Orders were received at 11:30am to make a tactical withdrawal as part of the overall plan, to the battalion's main defences at Milakteng La and subsequently by way of Tawang and Jang along with the rest of the unit to Sela by October 26, where 4 Division hoped to make its main stand. Delta Company and the rest of 1 Sikh disengaged from the enemy an action requiring great skill and tactical expertise, and a precondition for the proper implementation of a withdrawal order, always a difficult thing to achieve in battle. It has always been a mystery to me why they were not awarded a battle honour. Haripal Kaushik was awarded a richly deserved Vir Chakra for his gallantry and fine leadership.

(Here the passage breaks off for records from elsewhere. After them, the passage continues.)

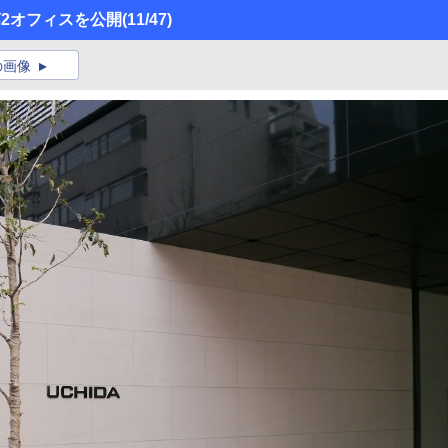
2オフィスを公開
(11/47)
の画像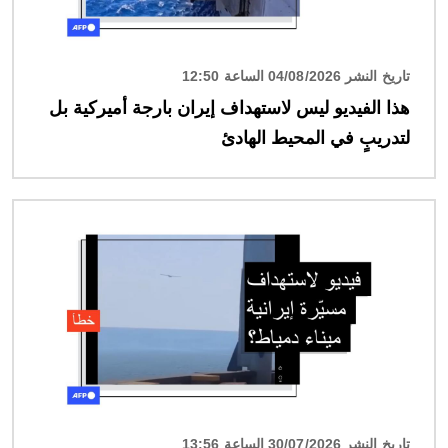
تاريخ النشر 04/08/2026 الساعة 12:50
هذا الفيديو ليس لاستهداف إيران بارجة أميركية بل
لتدريبٍ في المحيط الهادئ
الصورة
تاريخ النشر 30/07/2026 الساعة 13:56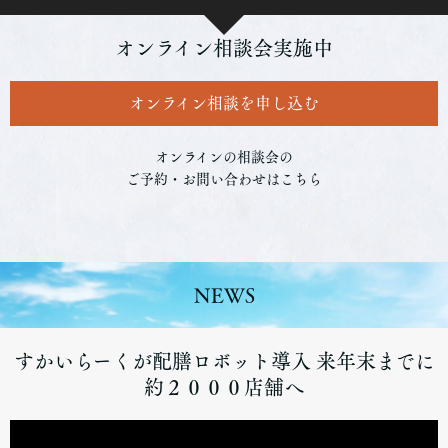
オンライン相談会実施中
オンライン相談を申し込む
オンラインの相談会の
ご予約・お問い合わせはこちら
NEWS
すかいらーくが配膳ロボット導入 来年末までに
約２０００店舗へ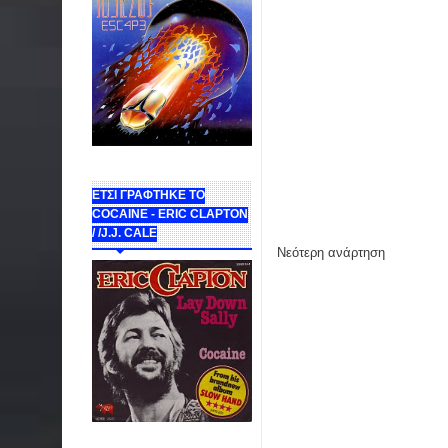
ΕΤΣΙ ΓΡΑΦΤΗΚΕ ΤΟ
COCAINE - ERIC CLAPTON
/ /J.J. CALE
Νεότερη ανάρτηση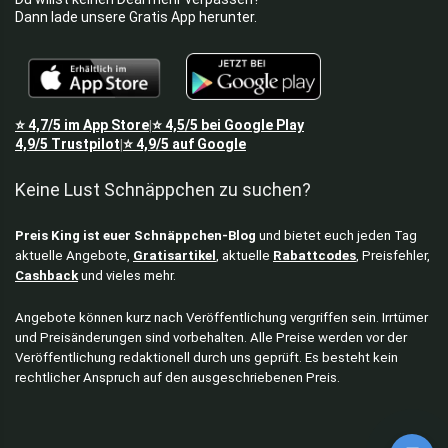
Dann lade unsere Gratis App herunter.
⭐
4,7/5
im App Store
⭐
4,5/5
bei Google Play
|
4,9/5
Trustpilot
⭐
4,9/5
auf Google
|
Keine Lust Schnäppchen zu suchen?
Preis King ist euer Schnäppchen-Blog
und bietet euch jeden Tag
aktuelle Angebote,
Gratisartikel
, aktuelle
Rabattcodes
, Preisfehler,
Cashback
und vieles mehr.
Angebote können kurz nach Veröffentlichung vergriffen sein. Irrtümer
und Preisänderungen sind vorbehalten. Alle Preise werden vor der
Veröffentlichung redaktionell durch uns geprüft. Es besteht kein
rechtlicher Anspruch auf den ausgeschriebenen Preis.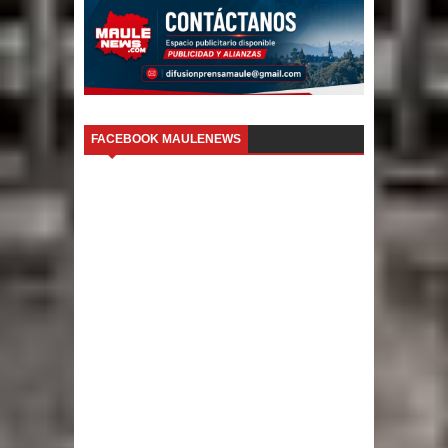
FACEBOOK MAULENEWS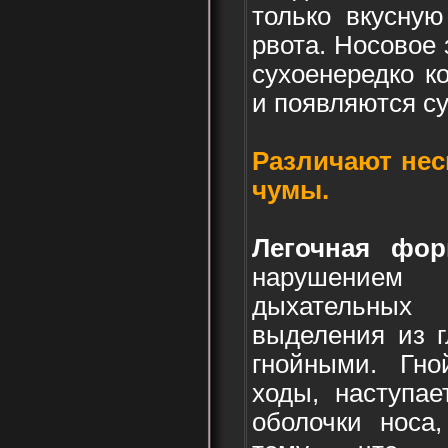
только вкусную
рвота. Носовое 
сухоенередко к
и появляются су
Различают нес
чумы.
Легочная фо
нарушением
дыхательных
выделения из г
гнойными. Гно
ходы, наступае
оболочки носа,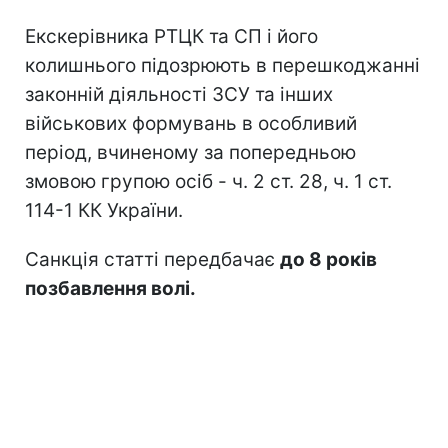
Екскерівника РТЦК та СП і його
колишнього підозрюють в перешкоджанні
законній діяльності ЗСУ та інших
військових формувань в особливий
період, вчиненому за попередньою
змовою групою осіб - ч. 2 ст. 28, ч. 1 ст.
114-1 КК України.
Санкція статті передбачає
до 8 років
позбавлення волі.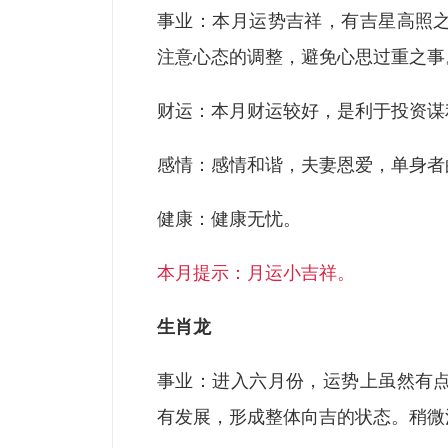
事业：本月运势吉祥，有吉星高照
注意心态的调整，避免心思过重之事
财运：本月财运较好，是利于投资谋
感情：感情和谐，夫妻恩爱，单身者
健康：健康无忧。
本月提示：月运小吉祥。
生肖龙
事业：进入六月份，运势上虽然有
有发展，形成整体向吉的状态。稍微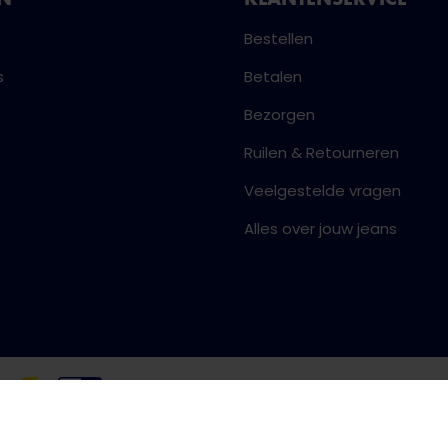
Bestellen
s
Betalen
Bezorgen
Ruilen & Retourneren
Veelgestelde vragen
Alles over jouw jeans
Algemene voorwaarden
Priva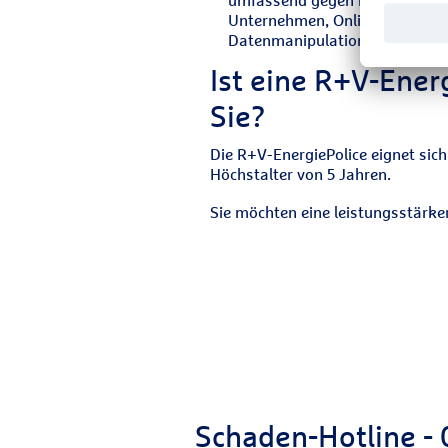
umfassend gegen kriminelle Ha
Unternehmen, Online-Dienstleis
Datenmanipulation über das In
Ist eine R+V-Ener
Sie?
Die R+V-EnergiePolice eignet sic
Höchstalter von 5 Jahren.
Sie möchten eine leistungsstärker
Schaden-Hotline -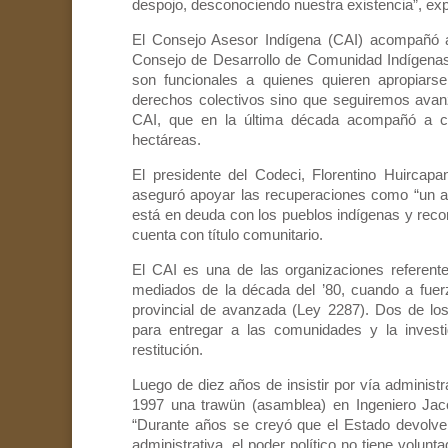
despojo, desconociendo nuestra existencia”, expl
El Consejo Asesor Indígena (CAI) acompañó a
Consejo de Desarrollo de Comunidad Indígenas
son funcionales a quienes quieren apropiarse
derechos colectivos sino que seguiremos avanza
CAI, que en la última década acompañó a c
hectáreas.
El presidente del Codeci, Florentino Huircapa
aseguró apoyar las recuperaciones como “un act
está en deuda con los pueblos indígenas y rec
cuenta con título comunitario.
El CAI es una de las organizaciones referent
mediados de la década del ’80, cuando a fuerz
provincial de avanzada (Ley 2287). Dos de lo
para entregar a las comunidades y la investiga
restitución.
Luego de diez años de insistir por vía administ
1997 una trawün (asamblea) en Ingeniero Jacob
“Durante años se creyó que el Estado devolverí
administrativa, el poder político no tiene volunt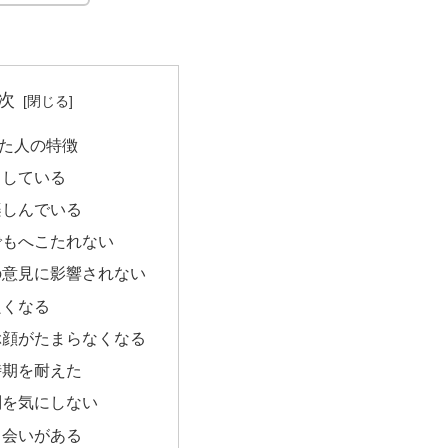
次
た人の特徴
きしている
楽しんでいる
でもへこたれない
の意見に影響されない
良くなる
ぶ顔がたまらなくなる
時期を耐えた
判を気にしない
出会いがある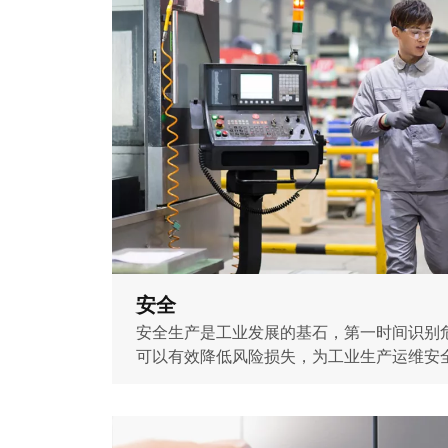
安全
安全生产是工业发展的基石，第一时间识别
可以有效降低风险损失，为工业生产运维安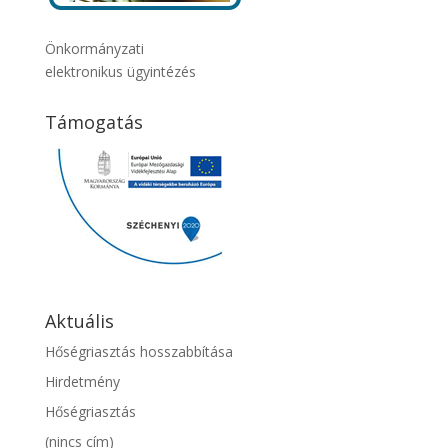
Önkormányzati
elektronikus ügyintézés
Támogatás
Aktuális
Hőségriasztás hosszabbítása
Hirdetmény
Hőségriasztás
(nincs cím)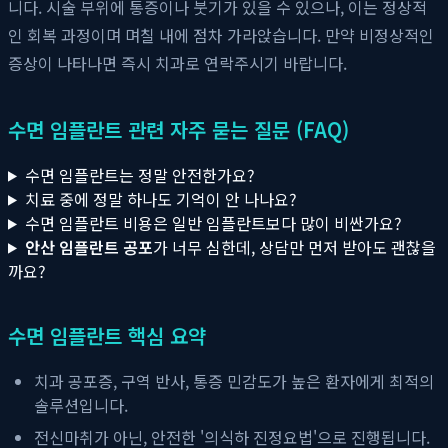
니다. 시술 부위에 통증이나 붓기가 있을 수 있으나, 이는 정상적
인 회복 과정이며 며칠 내에 점차 가라앉습니다. 만약 비정상적인
증상이 나타나면 즉시 치과로 연락주시기 바랍니다.
수면 임플란트 관련 자주 묻는 질문 (FAQ)
수면 임플란트는 정말 안전한가요?
치료 중에 정말 하나도 기억이 안 나나요?
수면 임플란트 비용은 일반 임플란트보다 많이 비싼가요?
안산 임플란트 공포
가 너무 심한데, 상담만 먼저 받아도 괜찮을
까요?
수면 임플란트 핵심 요약
치과 공포증, 구역 반사, 통증 민감도가 높은 환자에게 최적의
솔루션입니다.
전신마취가 아닌, 안전한 '의식하 진정요법'으로 진행됩니다.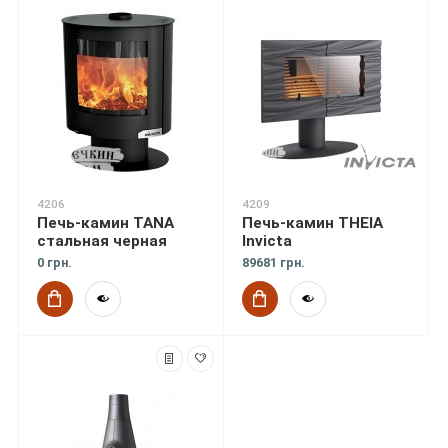
4206
4209
Печь-камин TANA
Печь-камин THEIA
стальная черная
Invicta
0 грн.
89681 грн.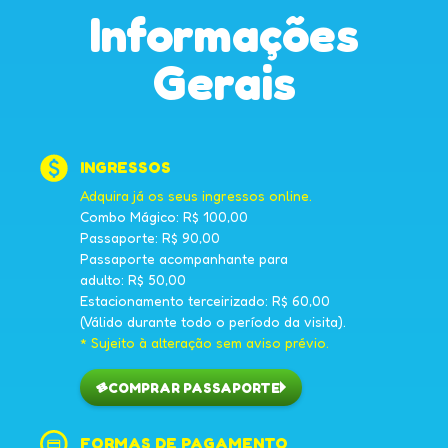
Informações
Gerais
INGRESSOS
Adquira já os seus ingressos online.
Combo Mágico: R$ 100,00
Passaporte: R$ 90,00
Passaporte acompanhante para
adulto: R$ 50,00
Estacionamento terceirizado: R$ 60,00
(Válido durante todo o período da visita).
* Sujeito à alteração sem aviso prévio.
COMPRAR PASSAPORTE
FORMAS DE PAGAMENTO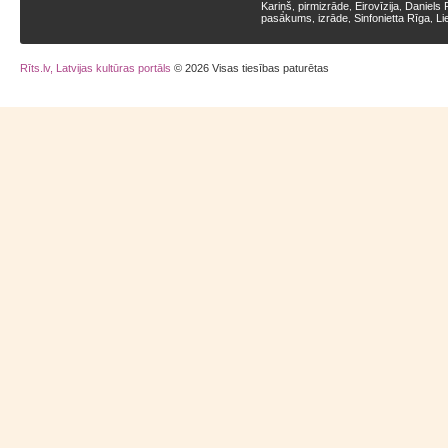
Kariņš
pirmizrāde
Eirovīzija
Daniels 
,
,
,
pasākums
izrāde
Sinfonietta Rīga
Li
,
,
,
Rīts.lv, Latvijas kultūras portāls
© 2026 Visas tiesības paturētas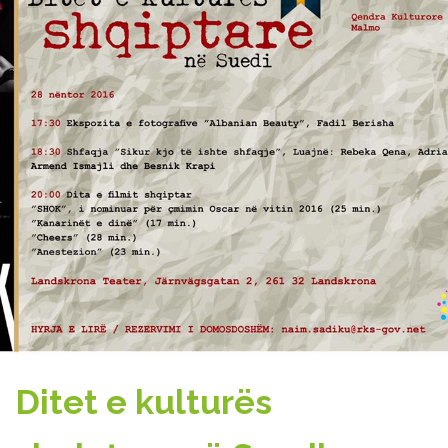
Ditet e kulturës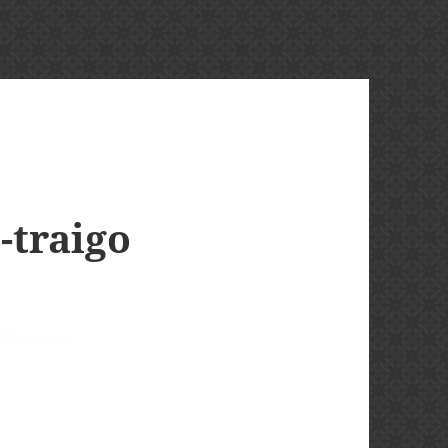
-traigo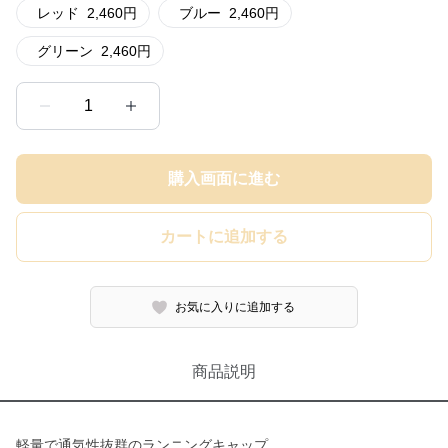
レッド
2,460
円
ブルー
2,460
円
グリーン
2,460
円
1
購入画面に進む
カートに追加する
お気に入りに追加する
商品説明
軽量で通気性抜群のランニングキャップ。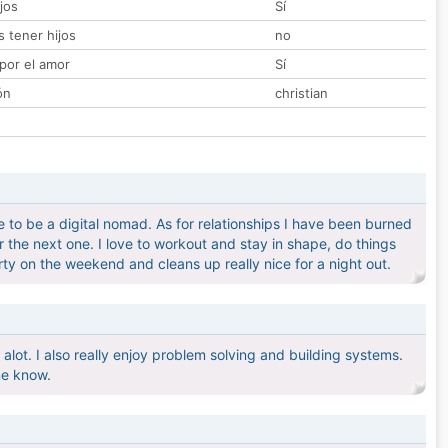
jos
Sí
 tener hijos
no
por el amor
Sí
ón
christian
 to be a digital nomad. As for relationships I have been burned
or the next one. I love to workout and stay in shape, do things
ty on the weekend and cleans up really nice for a night out.
alot. I also really enjoy problem solving and building systems.
 me know.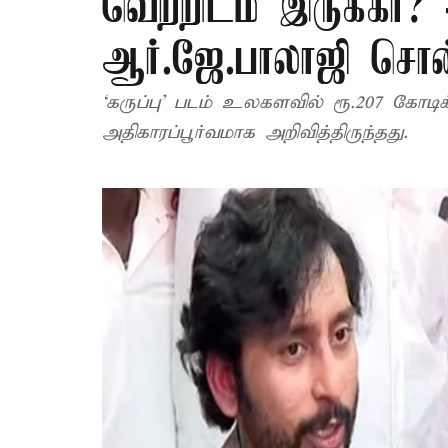
வெற்றிடம் இருக்கா? 
ஆர்.ஜே.பாலாஜி சொன
‘கருப்பு’ படம் உலகளவில் ரூ.207 கோடிக
அதிகாரப்பூர்வமாக அறிவித்திருந்தது.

For the cause of ex-servicemen
Colonel Sadhu Singh Sohi of Nilokheri in Haryana, after retiring from the Bihar Regiment, has taken up the cause of ex-servicemen and serving soldiers with vigour. Establishing an NGO, the Ex-Servicemen's Grievances Cell in 2001 at Mohali, he and his organisation have resolved and expedited over 350 cases relating to pensions, disability allowances, ECHS, legal and general problems of the retired and serving warrior fraternity. With all the rulebooks at his disposal, he and his dedicated band of volunteers start by corresponding with the concerned department. If despite lengthy correspondence, repeated meetings and reminders justice is not received, they resort to the ultimate weapon of agitation and protests. Usually, this achieves results. Anyone requiring his help can meet him at his weekly interaction outside the CSD canteen at 110, Industrial Area, Phase 7, Mohali on Friday or call him on 9815107744.


Salute the Infantry
Salutations to the fraternity of the green and maroon headgear, the ones who take the brunt of the casualties, without whom no battle can be fought, those who close in for the kill with cold steel on their rifles and determination in their hearts - the Queen of the Battlefield. Greetings on Infantry Day - October 27. This commemorates the day when the first unit (the incomparable 1 Sikh) of the Armed Forces went into action to defend the country after Independence.